◆ TASK REQUIREMENTS:
Which lines of the data contain the string "betekent"? Copy every one.

★ ★ ★ ★

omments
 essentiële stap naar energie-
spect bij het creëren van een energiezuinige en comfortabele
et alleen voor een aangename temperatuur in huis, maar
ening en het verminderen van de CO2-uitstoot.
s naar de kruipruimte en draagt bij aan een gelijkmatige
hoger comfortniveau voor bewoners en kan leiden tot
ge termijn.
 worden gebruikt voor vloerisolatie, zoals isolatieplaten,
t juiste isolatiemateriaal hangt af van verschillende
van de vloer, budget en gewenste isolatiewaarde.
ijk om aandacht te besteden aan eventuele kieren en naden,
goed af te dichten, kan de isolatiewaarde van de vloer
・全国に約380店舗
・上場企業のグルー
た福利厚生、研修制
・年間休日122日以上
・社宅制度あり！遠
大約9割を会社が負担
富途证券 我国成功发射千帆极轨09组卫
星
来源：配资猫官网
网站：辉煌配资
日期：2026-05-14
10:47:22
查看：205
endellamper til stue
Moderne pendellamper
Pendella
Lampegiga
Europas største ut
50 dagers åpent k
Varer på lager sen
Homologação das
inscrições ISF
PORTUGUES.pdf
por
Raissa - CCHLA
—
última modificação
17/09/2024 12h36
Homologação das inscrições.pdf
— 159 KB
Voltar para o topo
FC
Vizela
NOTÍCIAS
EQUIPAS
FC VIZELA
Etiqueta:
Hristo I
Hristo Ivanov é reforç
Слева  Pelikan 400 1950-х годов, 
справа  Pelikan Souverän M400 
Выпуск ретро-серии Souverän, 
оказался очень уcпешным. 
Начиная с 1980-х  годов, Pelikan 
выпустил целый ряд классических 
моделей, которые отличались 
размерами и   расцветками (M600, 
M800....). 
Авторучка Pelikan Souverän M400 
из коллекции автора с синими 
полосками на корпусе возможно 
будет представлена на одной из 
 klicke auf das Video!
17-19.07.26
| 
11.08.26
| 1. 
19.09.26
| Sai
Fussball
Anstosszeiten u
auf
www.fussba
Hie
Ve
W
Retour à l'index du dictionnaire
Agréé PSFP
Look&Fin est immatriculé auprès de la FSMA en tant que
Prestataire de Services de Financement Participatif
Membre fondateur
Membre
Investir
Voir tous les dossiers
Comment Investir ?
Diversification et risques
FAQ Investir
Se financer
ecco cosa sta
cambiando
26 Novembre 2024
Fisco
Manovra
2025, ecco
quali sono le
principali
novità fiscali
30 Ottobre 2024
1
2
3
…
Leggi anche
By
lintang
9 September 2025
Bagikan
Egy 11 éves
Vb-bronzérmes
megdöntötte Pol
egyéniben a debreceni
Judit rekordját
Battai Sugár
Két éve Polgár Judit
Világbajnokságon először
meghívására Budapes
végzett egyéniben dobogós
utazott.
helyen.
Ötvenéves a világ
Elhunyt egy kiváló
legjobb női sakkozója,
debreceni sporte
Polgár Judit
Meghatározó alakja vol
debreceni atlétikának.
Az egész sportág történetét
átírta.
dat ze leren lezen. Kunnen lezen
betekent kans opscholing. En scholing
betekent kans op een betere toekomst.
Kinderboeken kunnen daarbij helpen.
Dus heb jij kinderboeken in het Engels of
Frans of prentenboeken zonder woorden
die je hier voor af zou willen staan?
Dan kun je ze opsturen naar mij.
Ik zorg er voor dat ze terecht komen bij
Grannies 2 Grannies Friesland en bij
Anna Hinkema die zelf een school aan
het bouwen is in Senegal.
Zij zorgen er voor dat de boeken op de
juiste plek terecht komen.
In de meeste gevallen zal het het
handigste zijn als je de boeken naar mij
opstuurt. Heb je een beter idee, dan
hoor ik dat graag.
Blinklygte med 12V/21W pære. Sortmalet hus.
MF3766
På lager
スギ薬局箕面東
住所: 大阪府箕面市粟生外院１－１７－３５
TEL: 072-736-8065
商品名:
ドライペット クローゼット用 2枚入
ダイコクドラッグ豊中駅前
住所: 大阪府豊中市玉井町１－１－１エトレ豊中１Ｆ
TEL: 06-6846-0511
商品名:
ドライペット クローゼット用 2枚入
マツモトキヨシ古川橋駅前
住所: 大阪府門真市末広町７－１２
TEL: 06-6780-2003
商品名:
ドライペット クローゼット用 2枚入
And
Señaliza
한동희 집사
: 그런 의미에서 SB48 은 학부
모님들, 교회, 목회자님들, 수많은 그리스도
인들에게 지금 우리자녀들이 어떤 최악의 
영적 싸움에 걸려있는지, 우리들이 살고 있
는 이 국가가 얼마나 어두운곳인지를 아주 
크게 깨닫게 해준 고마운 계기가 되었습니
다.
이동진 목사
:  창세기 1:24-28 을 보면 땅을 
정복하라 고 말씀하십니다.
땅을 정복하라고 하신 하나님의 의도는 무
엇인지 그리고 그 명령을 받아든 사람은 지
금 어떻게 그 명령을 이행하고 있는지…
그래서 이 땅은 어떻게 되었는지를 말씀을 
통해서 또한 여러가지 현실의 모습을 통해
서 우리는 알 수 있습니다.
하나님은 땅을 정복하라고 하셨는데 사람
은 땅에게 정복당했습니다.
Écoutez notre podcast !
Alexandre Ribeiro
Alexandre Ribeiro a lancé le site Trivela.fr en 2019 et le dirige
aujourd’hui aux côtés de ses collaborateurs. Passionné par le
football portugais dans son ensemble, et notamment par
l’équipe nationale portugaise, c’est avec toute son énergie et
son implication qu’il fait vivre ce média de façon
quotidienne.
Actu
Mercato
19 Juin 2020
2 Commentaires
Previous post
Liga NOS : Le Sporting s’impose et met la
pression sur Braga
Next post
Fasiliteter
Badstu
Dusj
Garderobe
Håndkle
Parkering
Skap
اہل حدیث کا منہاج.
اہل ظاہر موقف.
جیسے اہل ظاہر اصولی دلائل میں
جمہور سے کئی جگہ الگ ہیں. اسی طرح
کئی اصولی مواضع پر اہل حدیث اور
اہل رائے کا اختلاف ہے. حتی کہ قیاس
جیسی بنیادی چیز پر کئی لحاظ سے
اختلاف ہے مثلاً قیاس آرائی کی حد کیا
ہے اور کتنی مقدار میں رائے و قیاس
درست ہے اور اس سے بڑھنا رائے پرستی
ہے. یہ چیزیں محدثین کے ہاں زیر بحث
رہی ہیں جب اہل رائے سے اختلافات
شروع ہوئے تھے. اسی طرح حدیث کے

★ ★ ★ ★

◆ RESULT OF THIS EXERCISE:
betekent kans opscholing. En scholing
betekent kans op een betere toekomst.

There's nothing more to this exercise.